Irregular expressions. Simplify implementation of classes that fulfil a regex-compatible contract.
Abstract class for regex-compatible classes to inherit from.
At minimum, derived classes must implement the getMatch method, which is stateful and relies on the lastIndex property.
For convenience, you can also use the fromIter helper, which caches iterable results for a given input string and handles reading of lastIndex.
Matching words in a string:
import { Irregex } from 'jsr:@li/irregex'
class WordMatcher extends Irregex {
segmenter: Intl.Segmenter
constructor(locale: string) {
super()
this.segmenter = new Intl.Segmenter(locale, { granularity: 'word' })
}
protected override getMatch(str: string) {
return this.fromIter(str, function* () {
for (const segmentData of this.segmenter.segment(str)) {
if (segmentData.isWordLike && /\p{L}/u.test(segmentData.segment)) {
const arr: [string] = [segmentData.segment]

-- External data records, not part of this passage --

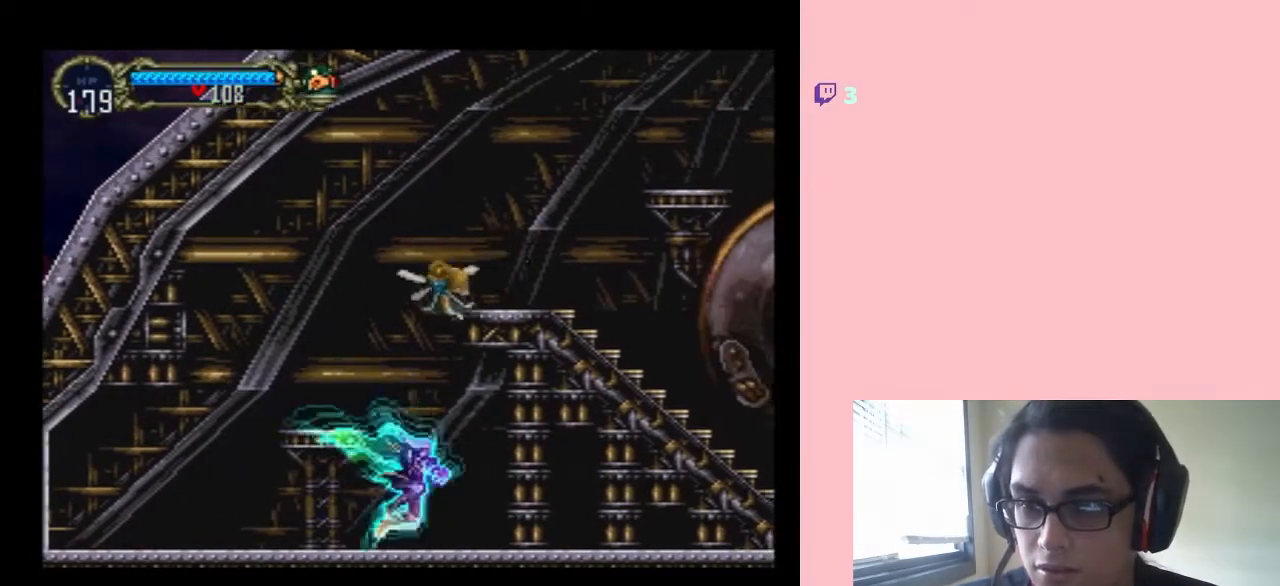
{"buttons": ["DPAD_RIGHT"], "left_stick": "center", "right_stick": "center", "events": [[17, "DPAD_LEFT", "down"], [83, "B", "down"], [267, "DPAD_LEFT", "up"], [333, "B", "up"], [400, "DPAD_RIGHT", "down"]]}
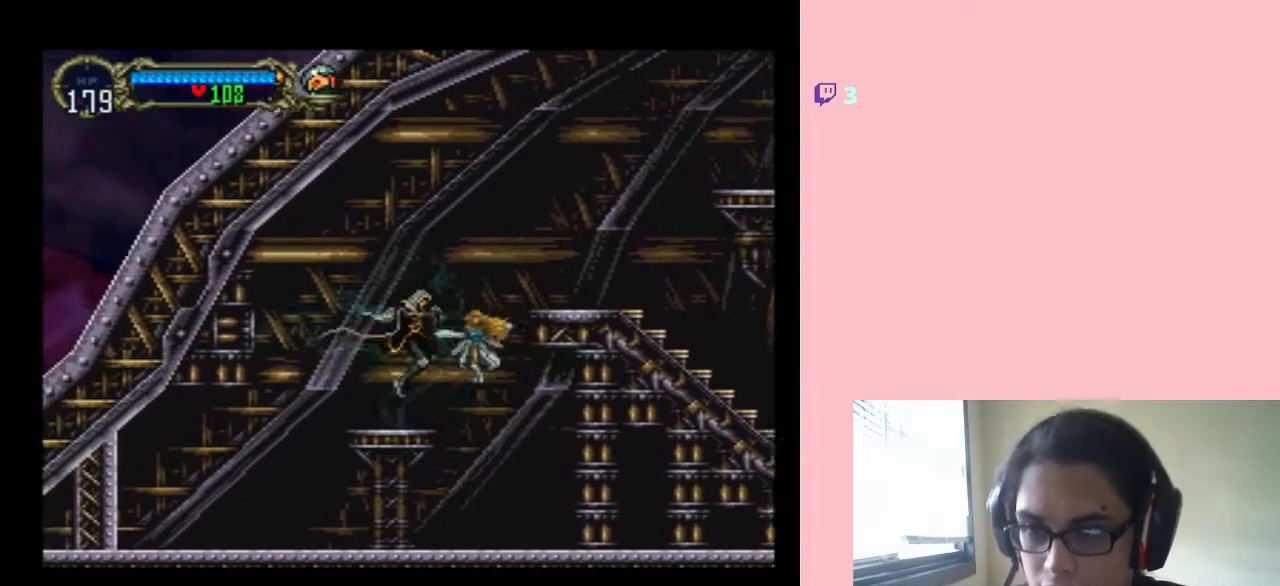
{"buttons": ["B", "DPAD_RIGHT"], "left_stick": "center", "right_stick": "center", "events": [[33, "DPAD_RIGHT", "up"], [33, "DPAD_UP", "down"], [67, "DPAD_LEFT", "down"], [67, "DPAD_UP", "up"], [150, "DPAD_UP", "down"], [183, "DPAD_LEFT", "up"], [183, "DPAD_RIGHT", "down"], [183, "DPAD_UP", "up"], [217, "B", "down"]]}
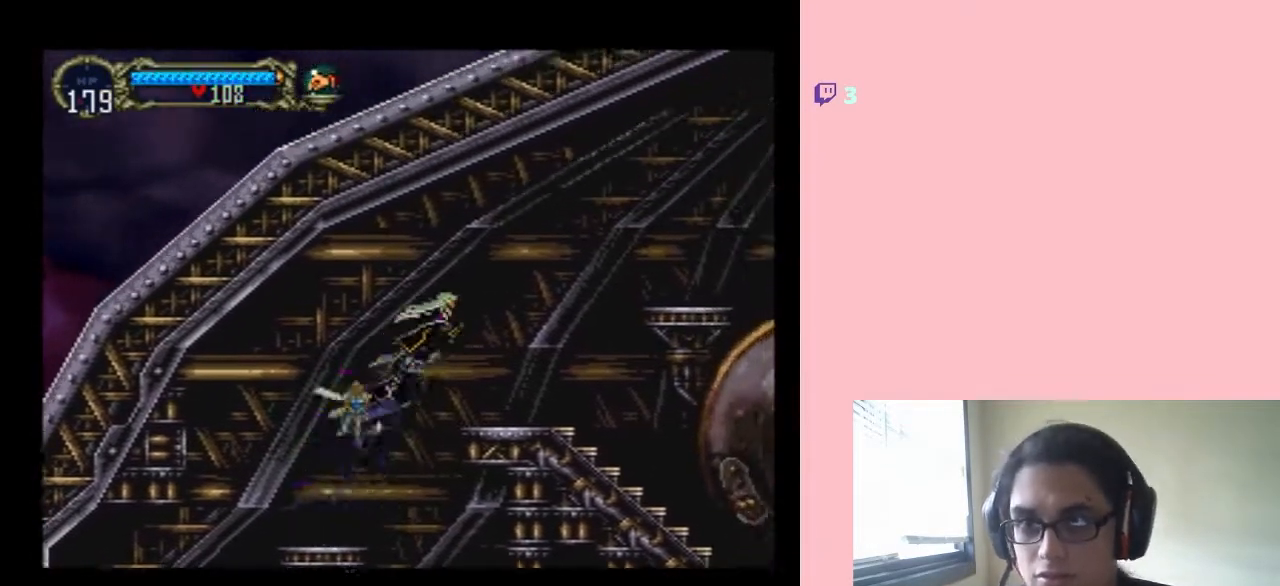
{"buttons": ["DPAD_UP", "DPAD_RIGHT"], "left_stick": "center", "right_stick": "center", "events": [[233, "B", "up"], [500, "DPAD_UP", "down"]]}
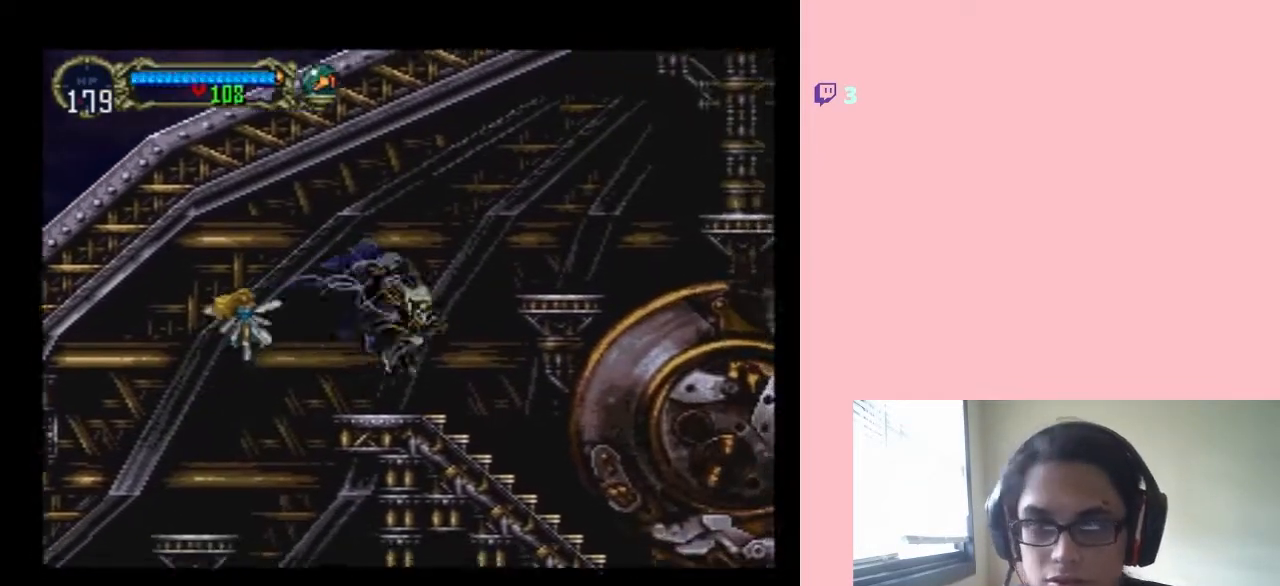
{"buttons": ["X"], "left_stick": "center", "right_stick": "center", "events": [[33, "DPAD_LEFT", "down"], [33, "DPAD_RIGHT", "up"], [33, "DPAD_UP", "up"], [117, "X", "down"], [150, "DPAD_LEFT", "up"]]}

yield Object.assign(arr, {
...segmentData,
groups: {
abbr: segmentData.segment.match(/^.{0,3}/u)![0],
},
})
}
}
})
}
}
new WordMatcher('en-US')[Symbol.replace](
'Monday, Tuesday, Wednesday, Thursday, Friday, Saturday, Sunday',
'($<abbr>)',
)
// "(Mon), (Tue), (Wed), (Thu), (Fri), (Sat), (Sun)"
new WordMatcher('zh-CN')[Symbol.match]('此地无银三百两')

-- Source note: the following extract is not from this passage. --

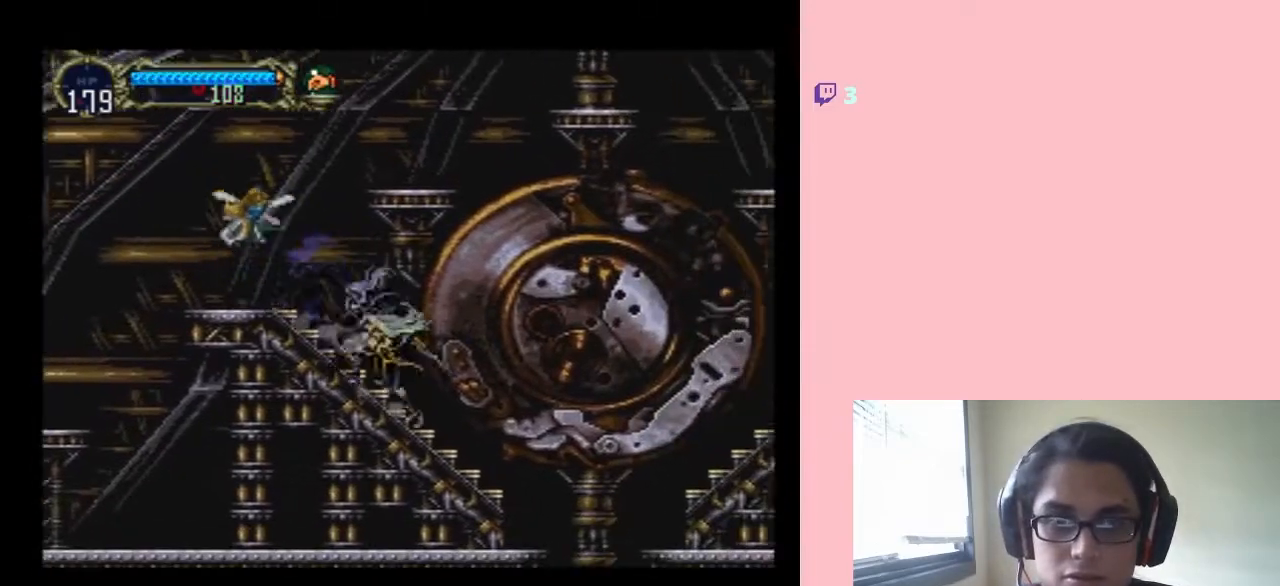
{"buttons": [], "left_stick": "center", "right_stick": "center", "events": [[400, "X", "up"]]}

// ["此地", "无", "银", "三百", "两"]Matching IPv4 addresses:
class Ipv4Matcher extends Irregex {
re = /(\d{1,3})\.(\d{1,3})\.(\d{1,3})\.(\d{1,3})/g
constructor() {
super()
this.trackLastIndex = [this.re]
}
protected override getMatch(str: string) {
while (true) {
const m = this.re.exec(str)
if (m == null) return null
if (m.slice(1).every((x) => Number(x) < 256)) {
return m
}
}
}
}
new Ipv4Matcher()[Symbol.match]('192.168.1.1\n999.999.999.999\n255.255.255.255')

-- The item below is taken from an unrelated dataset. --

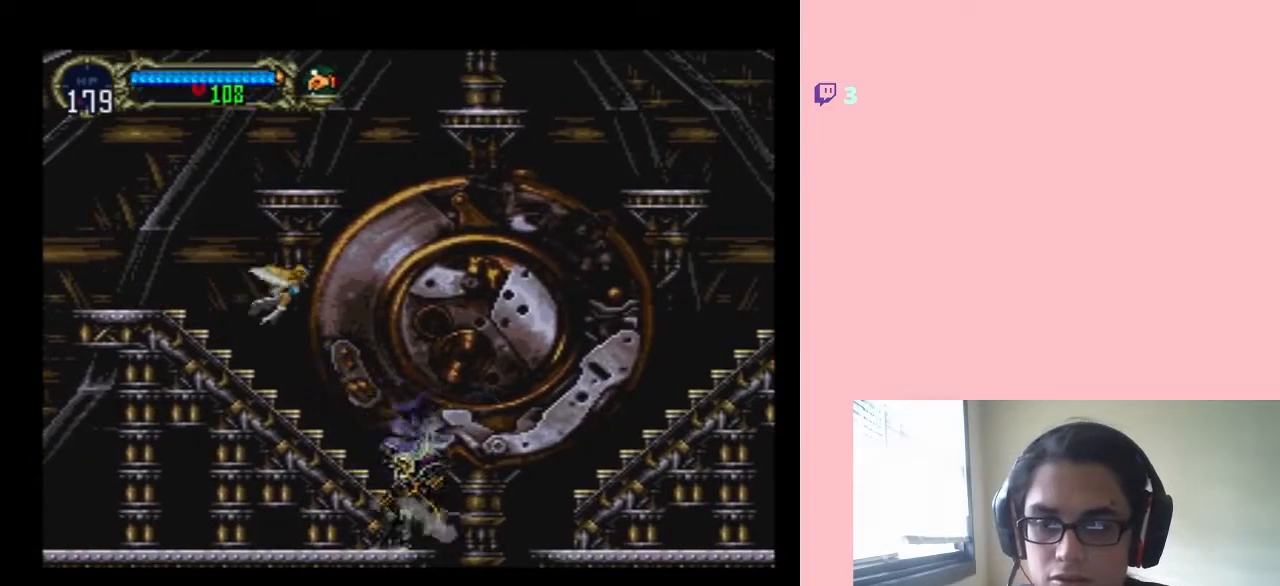
{"buttons": ["DPAD_RIGHT"], "left_stick": "center", "right_stick": "center", "events": [[183, "DPAD_RIGHT", "down"]]}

// ["192.168.1.1", "255.255.255.255"]Combine multiple matchers (RegExps, Irregexes) to iterate through them in sync.
Combining different types of matchers:
import { CombinedMatcher } from 'jsr:@li/irregex/matchers/combined'
const matcher = new CombinedMatcher([
new WordMatcher('en-US'),
new Ipv4Matcher(),
])
matcher[Symbol.match]('One two three 1 2 3 192.168.1.1 999.999.999.999 255.255.255.255 five!')
// ["One", "two", "three", "192.168.1.1", "255.255.255.255", "five"]Combining case-sensitive and case-insensitive regexes:
import { CombinedMatcher } from 'jsr:@li/irregex/matchers/combined'
const matcher = new CombinedMatcher([
/a/g,
/b/gi,
])
matcher[Symbol.match]('a A b B')
// ["a", "b", "B"]